重塑思路:通过图像优先合成实现可控高质量人类视频生成的新探索
ReImagine: Rethinking Controllable High-Quality Human Video Generation via Image-First Synthesis
April 21, 2026
作者: Zhengwentai Sun, Keru Zheng, Chenghong Li, Hongjie Liao, Xihe Yang, Heyuan Li, Yihao Zhi, Shuliang Ning, Shuguang Cui, Xiaoguang Han
cs.AI
摘要
由于在有限的多视角数据下难以同时建模人体外观、运动轨迹和相机视角,人类视频生成仍面临挑战。现有方法通常分别处理这些因素,导致可控性受限或视觉质量下降。我们以图像优先的视角重新审视该问题:通过图像生成学习高质量人体外观,并将其作为视频合成的先验知识,从而将外观建模与时序一致性解耦。我们提出一种姿态与视角可控的流程,该流程结合预训练图像主干网络与基于SMPL-X的运动引导,并引入基于预训练视频扩散模型的免训练时序优化阶段。我们的方法能在多样化姿态和视角下生成高质量、时序连贯的视频。同时,我们发布了标准人体数据集及用于组合式人体图像合成的辅助模型。代码与数据已公开于https://github.com/Taited/ReImagine。
━━━━
任务要求> 上面那段讲可控人类视频生成的文字，请从最后一句后面接着往下写。

给定数据>
━━━━
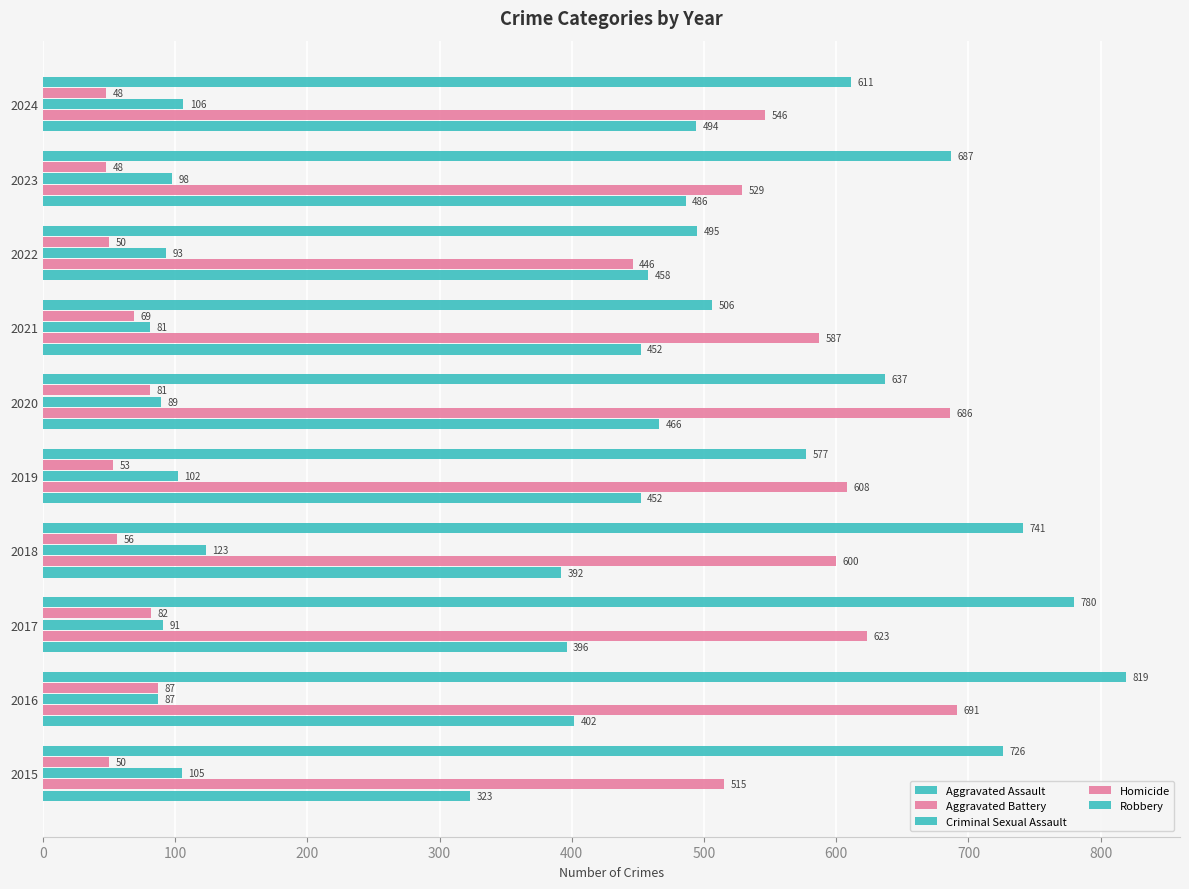

Which series has the largest total across all categories?

Robbery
━━━━
答案如下>
English
Human video generation remains challenging due to the difficulty of jointly modeling human appearance, motion, and camera viewpoint under limited multi-view data. Existing methods often address these factors separately, resulting in limited controllability or reduced visual quality. We revisit this problem from an image-first perspective, where high-quality human appearance is learned via image generation and used as a prior for video synthesis, decoupling appearance modeling from temporal consistency. We propose a pose- and viewpoint-controllable pipeline that combines a pretrained image backbone with SMPL-X-based motion guidance, together with a training-free temporal refinement stage based on a pretrained video diffusion model. Our method produces high-quality, temporally consistent videos under diverse poses and viewpoints. We also release a canonical human dataset and an auxiliary model for compositional human image synthesis. Code and data are publicly available at https://github.com/Taited/ReImagine.